■ Passage to read
>>>

Hi all, forgive me if I'm posting this incorrectly. I'm new to discord.
I'm using an Unraid docker called Intel-IPEX-LLM-Ollama which includes the July 10th ollama portable (https://hub.docker.com/r/uberchuckie/ollama-intel-gpu > https://github.com/charlescng/ollama-intel-gpu > https://hub.docker.com/r/intelanalytics/ipex-llm-inference-cpp-xpu ) which works--mostly--by listing both ARC (A380/Card0 & A770/Card1) cards within my machine, and allowing processing to be sorted to the more powerful A770 correctly, but doesn't appear to pipeline-parallel (https://github.com/intel/ipex-llm/tree/main/python/llm/example/GPU/Pipeline-Parallel-Inference) a larger model across cards. Monitoring the processes and loads on both cards shows that intel_gpu_top reports ollama-bin usage on both cards simultaneously, but memory on card1 overflows and card0 remains empty and unused. I have tried with several of the supported models. But I recognize that I'm not using IPEX-llm in the 'correct' capacity on bare metal. I'm working within limitations of either Unraid 7.1.4 (Kernel 6.12.24) or the docker containers that I'm utilizing. But I've hit a wall on how else to trouble shoot this.
What I've tried:
I've tried passing various envars to the docker container. Some changes are reflected, but do not solve the issue:
NUM_GPUS=2
OLLAMA_NUM_PARALLEL=1 #(2)
OLLAMA_NUM_CTX=16384 #(8192)
DEVICE=Arc
ZES_ENABLE_SYSMAN=1
OLLAMA_NUM_GPU=999
OLLAMA_INTEL_GPU=1 #(=true, not num gpus)
IPEX_LLM_NUM_CTX=16384 #8192
device=/dev/dri
#device=/dev/dri/renderD128
#device=/dev/dri/renderD129
SYCL_DEVICE_CHECK=0
OLLAMA_KV_CACHE_TYPE=q8_0
tensor_parallel_size=2
and others. But these should be the most relevant.

<<<

■ Action item
List every web address that appears in the forum post about running Ollama across two Intel Arc cards.

■ Material supplied
>>>

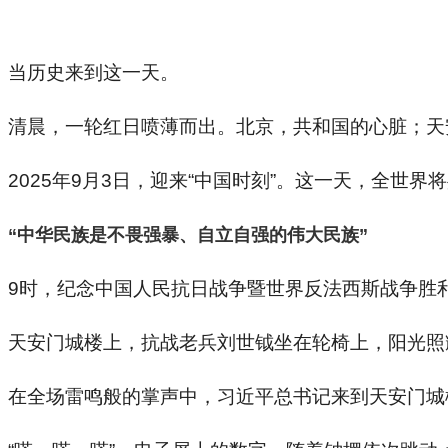
当历史来到这一天。
清晨，一轮红日喷薄而出。北京，共和国的心脏；天
2025年9月3日，迎来“中国时刻”。这一天，全世
“中华民族是不畏强暴、自立自强的伟大民族”
9时，纪念中国人民抗日战争暨世界反法西斯战争胜利
天安门城楼上，抗战老兵刘世钺坐在轮椅上，阳光照
在全场雷鸣般的掌声中，习近平总书记来到天安门城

<<<

■ Exercise response
https://hub.docker.com/r/uberchuckie/ollama-intel-gpu
https://github.com/charlescng/ollama-intel-gpu
https://hub.docker.com/r/intelanalytics/ipex-llm-inference-cpp-xpu
https://github.com/intel/ipex-llm/tree/main/python/llm/example/GPU/Pipeline-Parallel-Inference